3. Assess "Non-Subsidisability"—Things Money Can't Buy

What to do: Check whether the project's advantage can be replicated by throwing money at it. If a well-funded competitor can copy it, the advantage isn't durable.

How to do it:

  • Can a competitor lure users away with higher token rewards? If yes, the project lacks a non-subsidisable moat. This is especially true in lending—today users use Aave, tomorrow another protocol offers higher deposit yields and users move. Capital is permissionless on-chain.

  • What counts as truly non-subsidisable? Bitcoin's decentralized network effect: each additional miner and validator makes the network harder to attack or tamper with. That cannot be replicated by simply burning money on subsidies.

When is this complete: You can distinguish whether the project depends on subsidies to retain users, or users are staying because there is no better alternative.

Risk reminder: if a project's main competitiveness is "higher deposit yields than other protocols," it can be replaced at any time by a protocol with even higher subsidies. Such projects are unsuitable for long-term holding and are only suitable for short-term yield harvesting.

4. Use Buffett's "Billion-Dollar Test" as the Final Check

What to do: Apply the ultimate question from traditional value investing to make the last judgment.

How to do it: Ask yourself: if I had $1 billion right now, could I build a competitor that steals most of its business?

  • If the answer is "yes"—the moat is shallow and it's not worth a heavy long-term position.

  • If the answer is "no"—the project possesses something that cannot be copied (perhaps multi-year accumulated trust, an unshakeable liquidity network effect, or a top-tier team that keeps innovating).

When is this complete: You can give a clear "yes" or "no" judgment, backed by at least two reasons.
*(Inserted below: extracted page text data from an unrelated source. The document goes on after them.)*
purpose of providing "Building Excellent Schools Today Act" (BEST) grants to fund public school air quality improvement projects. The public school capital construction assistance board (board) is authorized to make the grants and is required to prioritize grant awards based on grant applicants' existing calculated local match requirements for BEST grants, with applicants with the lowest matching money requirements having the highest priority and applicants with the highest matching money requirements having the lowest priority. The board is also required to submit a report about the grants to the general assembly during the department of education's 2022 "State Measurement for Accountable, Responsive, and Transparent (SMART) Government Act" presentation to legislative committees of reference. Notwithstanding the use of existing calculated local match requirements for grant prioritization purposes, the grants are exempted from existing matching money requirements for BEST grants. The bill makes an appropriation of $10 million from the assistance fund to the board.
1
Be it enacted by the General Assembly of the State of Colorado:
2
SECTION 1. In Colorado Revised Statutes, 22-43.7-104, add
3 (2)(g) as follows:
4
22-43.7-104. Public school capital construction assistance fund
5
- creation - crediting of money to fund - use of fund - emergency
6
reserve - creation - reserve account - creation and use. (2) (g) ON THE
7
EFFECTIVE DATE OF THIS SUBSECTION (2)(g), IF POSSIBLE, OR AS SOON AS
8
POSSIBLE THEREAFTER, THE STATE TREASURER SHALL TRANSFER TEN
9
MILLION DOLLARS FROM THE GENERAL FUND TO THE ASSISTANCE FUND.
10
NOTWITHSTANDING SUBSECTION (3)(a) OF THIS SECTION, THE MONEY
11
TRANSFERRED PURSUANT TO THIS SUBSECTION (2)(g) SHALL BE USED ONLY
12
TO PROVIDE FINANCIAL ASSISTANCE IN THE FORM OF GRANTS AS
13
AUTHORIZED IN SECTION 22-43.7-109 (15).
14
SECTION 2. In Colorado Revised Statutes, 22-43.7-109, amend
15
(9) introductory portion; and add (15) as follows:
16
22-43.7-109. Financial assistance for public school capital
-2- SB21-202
Moat Analysis Quick Reference Table

CheckpointAsk YourselfRed Flag
Fork TestCould a $50M fork + subsidies steal users?Yes → shallow moat
Lindy EffectHow many years has it operated securely?<2 years, or major security incident
Network EffectWhere does its TVL rank in its category?Not in top 3, and declining
Non-SubsidisabilityCan rivals replicate its advantage with money?Yes → fragile moat
Innovation PaceAny major feature releases in the past 6 months?No → may be resting on laurels
Billion-Dollar TestCould $1 billion replace it?Yes → not worth long-term holding

After these four steps, you'll have a clear verdict. If the project's moat is deep enough (strong Lindy effect, unassailable network effect, team consistently innovating), it can be added to the long-term watchlist. If the moat is shallow, no matter how well it performs in the short term, it's only suitable for swing trading, not long-term holding. The next step is not to buy immediately, but to add the 2–3 screened projects to a tracking list and re-run this framework every quarter—moats are not static; they can become thinner or thicker over time.